Institutional money continues to retreat from the U.S. residential real estate market. The share of sales to investors has fallen to 12%, down from a recent high of 23% in the 2012 - 2013 investor accumulation period. The chart on the right illustrates this decline, while the chart on the left shows the 12 month moving average in home sales peaked in late 2013.
The most bullish argument for the housing market is the "pent up demand" that has accumulated with 18 to 34 year olds still living in their parent's basement will soon become home buyers.
The good news is the number of 18 to 34 year olds living at home looks it may have finally peaked.
The bad news is they are not purchasing homes due to lower paying jobs, not enough savings, crushing student loans and an overall distaste for home ownership.
Perhaps this will change if the economy continues to improve combined with a reduction in mortgage rates, a loosening of lending qualification standards and a more positive sentiment toward home ownership.
My personal opinion is that all four of those criteria will move in a negative direction for housing in the years ahead (setting up an excellent buying opportunity during the next period of price declines).
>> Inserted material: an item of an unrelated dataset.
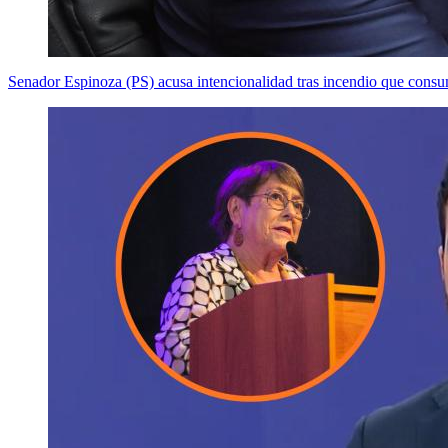
Senador Espinoza (PS) acusa intencionalidad tras incendio que consu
In the meantime there is only one remaining sector of the market that continues to see price appreciation; the $1 million plus price point. The rich have seen their net worth explode higher due to the most recent paper asset mania, and they spend weekends out bidding each other for the largest possible mansion at the highest possible price.
If it makes you feel any better, this portion of the market will experience the greatest losses when the current asset bubble deflates.